**EXCERPT TO READ**
*-*-*

Figure 5. Differentiation of TGFβ-inhibited naïve hPSCs transcriptionally recapitulates early trophectoderm specification in human embryos.

(a) Diffusion maps of naïve cells during the SB time-course experiment, separated by days of treatment (left) and Louvain clustering (right). (b) Overlay of the diffusion maps with the relative expression of pluripotency markers NANOG, and POU5F1, and trophoblast markers CDX2, HAND1, GATA3. (c) Heatmap of the expression values of genes reported in (b) separated by the Louvain clusters. Note the overlap in the expression of pluripotency and trophoblast markers in cells within cluster D. (d) Correlation plot between pseudobulk data from Louvain clusters A/D/E and EPI (Epiblast), ICM (Inner Cell Mass), and TE+CTB (Trophectoderm+Cytotrophoblast) from cultured human pre-gastrulation embryos (Xiang et al., 2020). (e) PCA plot overlapping 200 randomly selected cells from each of the Louvain clusters A/D/E (individual dots) and data from 3D-cultured human pre-gastrulation embryos (Xiang et al., 2020), based on EPI, ICM, and TE+CTB cells (contour lines). PC1 variance 2.15, PC2 variance 1.41. (f) Heatmaps visualising the expression of genes in EPI, ICM, and TE+CTB (Xiang et al., 2020) and cells in Louvain clusters A/D/E. Note that the genes are in the same order for both plots. (g) Diffusion maps of naïve cells during the SB time-course experiment showing the relative expression of CTB markers – VGLL1 and PGF. (h) We propose there is a continuum of TGFβ/Activin/Nodal signalling that spans a developmental window of human pluripotent states from naïve to primed. In both states, active TGFβ signalling promotes the expression of common pluripotency genes, such as NANOG and POU5F1, and contributes to the maintenance of pluripotency. SMAD2/3 are additionally required in naïve hPSCs to sustain the expression of naïve pluripotency factors, including KLF4 and DNMT3L. Inactivating TGFβ signalling in naïve hPSCs leads to the downregulation of pluripotency genes, thereby enabling the induction of trophoblast differentiation.

*-*-*

**REQUIRED WORK**
A - List every marker gene named in panels (b) and (g) of the figure legend.
B - Using the figure legend, state whether each statement is correct, and quote the words that decide it: (i) The PCA plot draws 200 randomly selected cells from each of Louvain clusters A/D/E. (ii) Cells in cluster D express trophoblast markers but not pluripotency markers. (iii) The two heatmaps in panel (f) list the genes in different orders.
The records on this page come from a different source than the figure legend.

**RECORD EXCERPTS**
*-*-*

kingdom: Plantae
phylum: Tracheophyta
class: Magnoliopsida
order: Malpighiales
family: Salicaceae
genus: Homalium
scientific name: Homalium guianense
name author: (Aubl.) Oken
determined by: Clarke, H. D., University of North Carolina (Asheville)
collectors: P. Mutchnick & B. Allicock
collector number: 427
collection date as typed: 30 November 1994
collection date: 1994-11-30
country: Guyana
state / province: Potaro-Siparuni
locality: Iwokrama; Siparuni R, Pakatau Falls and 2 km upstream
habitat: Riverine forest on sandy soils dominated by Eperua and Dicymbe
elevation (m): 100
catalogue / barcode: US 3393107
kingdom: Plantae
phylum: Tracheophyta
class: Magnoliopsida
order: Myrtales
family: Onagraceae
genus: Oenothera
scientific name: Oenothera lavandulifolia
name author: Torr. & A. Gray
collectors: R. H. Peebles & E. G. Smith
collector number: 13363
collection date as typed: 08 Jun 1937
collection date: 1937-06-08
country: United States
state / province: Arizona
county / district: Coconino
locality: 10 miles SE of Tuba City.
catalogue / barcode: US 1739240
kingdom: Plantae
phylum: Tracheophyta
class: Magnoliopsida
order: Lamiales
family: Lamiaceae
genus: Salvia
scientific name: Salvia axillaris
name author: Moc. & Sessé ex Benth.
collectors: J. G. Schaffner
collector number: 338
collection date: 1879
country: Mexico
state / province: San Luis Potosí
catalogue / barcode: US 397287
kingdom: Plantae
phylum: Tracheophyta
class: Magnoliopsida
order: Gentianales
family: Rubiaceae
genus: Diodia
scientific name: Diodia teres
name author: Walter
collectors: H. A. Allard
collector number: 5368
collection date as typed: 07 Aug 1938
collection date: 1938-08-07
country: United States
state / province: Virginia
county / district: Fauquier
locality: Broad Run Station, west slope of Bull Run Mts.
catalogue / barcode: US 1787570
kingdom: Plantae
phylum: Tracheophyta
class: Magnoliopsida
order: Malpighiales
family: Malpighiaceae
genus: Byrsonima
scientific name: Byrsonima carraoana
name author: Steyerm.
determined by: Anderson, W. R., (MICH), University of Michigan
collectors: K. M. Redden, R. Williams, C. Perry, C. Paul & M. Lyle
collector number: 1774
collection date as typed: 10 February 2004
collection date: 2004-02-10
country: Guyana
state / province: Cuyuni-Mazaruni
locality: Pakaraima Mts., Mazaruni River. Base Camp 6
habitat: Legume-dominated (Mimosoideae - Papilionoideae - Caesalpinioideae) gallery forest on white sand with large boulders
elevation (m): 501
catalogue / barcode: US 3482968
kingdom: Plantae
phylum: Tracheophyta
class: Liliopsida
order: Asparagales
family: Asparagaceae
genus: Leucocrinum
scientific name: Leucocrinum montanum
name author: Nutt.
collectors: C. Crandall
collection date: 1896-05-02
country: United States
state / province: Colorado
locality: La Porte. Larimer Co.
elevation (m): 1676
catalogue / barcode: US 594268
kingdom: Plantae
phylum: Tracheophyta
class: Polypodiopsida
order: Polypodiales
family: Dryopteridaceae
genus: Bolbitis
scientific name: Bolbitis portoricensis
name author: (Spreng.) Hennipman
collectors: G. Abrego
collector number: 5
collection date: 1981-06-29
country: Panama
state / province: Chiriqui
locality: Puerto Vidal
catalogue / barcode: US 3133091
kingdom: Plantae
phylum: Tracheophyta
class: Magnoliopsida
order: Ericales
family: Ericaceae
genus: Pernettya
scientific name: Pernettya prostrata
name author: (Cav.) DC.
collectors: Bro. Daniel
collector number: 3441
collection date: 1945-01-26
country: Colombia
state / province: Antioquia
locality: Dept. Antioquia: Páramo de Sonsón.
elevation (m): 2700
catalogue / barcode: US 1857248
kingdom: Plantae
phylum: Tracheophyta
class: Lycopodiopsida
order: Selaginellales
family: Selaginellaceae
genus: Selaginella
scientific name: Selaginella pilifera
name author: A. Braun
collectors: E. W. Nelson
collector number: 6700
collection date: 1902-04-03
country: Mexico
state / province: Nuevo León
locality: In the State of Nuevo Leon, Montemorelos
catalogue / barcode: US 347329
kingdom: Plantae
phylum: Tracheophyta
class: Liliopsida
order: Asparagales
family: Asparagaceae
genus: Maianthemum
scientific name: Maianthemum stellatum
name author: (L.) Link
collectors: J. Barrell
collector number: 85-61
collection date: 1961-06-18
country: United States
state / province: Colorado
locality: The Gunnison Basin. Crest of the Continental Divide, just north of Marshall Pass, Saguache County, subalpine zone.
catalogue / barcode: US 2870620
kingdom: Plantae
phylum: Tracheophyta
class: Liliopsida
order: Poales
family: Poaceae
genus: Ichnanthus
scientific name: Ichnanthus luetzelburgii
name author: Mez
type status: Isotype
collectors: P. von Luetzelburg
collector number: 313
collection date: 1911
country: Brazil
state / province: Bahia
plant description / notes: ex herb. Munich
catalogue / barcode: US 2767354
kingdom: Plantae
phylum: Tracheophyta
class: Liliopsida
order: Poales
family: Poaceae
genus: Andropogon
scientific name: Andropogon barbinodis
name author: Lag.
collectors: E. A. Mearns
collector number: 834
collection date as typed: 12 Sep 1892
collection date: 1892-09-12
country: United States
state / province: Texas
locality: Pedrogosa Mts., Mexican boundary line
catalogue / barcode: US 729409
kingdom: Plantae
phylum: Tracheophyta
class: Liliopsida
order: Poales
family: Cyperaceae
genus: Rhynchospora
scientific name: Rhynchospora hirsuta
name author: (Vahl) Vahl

*-*-*

**SOLUTION SET**
A - NANOG, POU5F1, CDX2, HAND1, GATA3, VGLL1, PGF

B -
(i) Yes: "PCA plot overlapping 200 randomly selected cells from each of the Louvain clusters A/D/E"
(ii) No: "Note the overlap in the expression of pluripotency and trophoblast markers in cells within cluster D."
(iii) No: "Note that the genes are in the same order for both plots."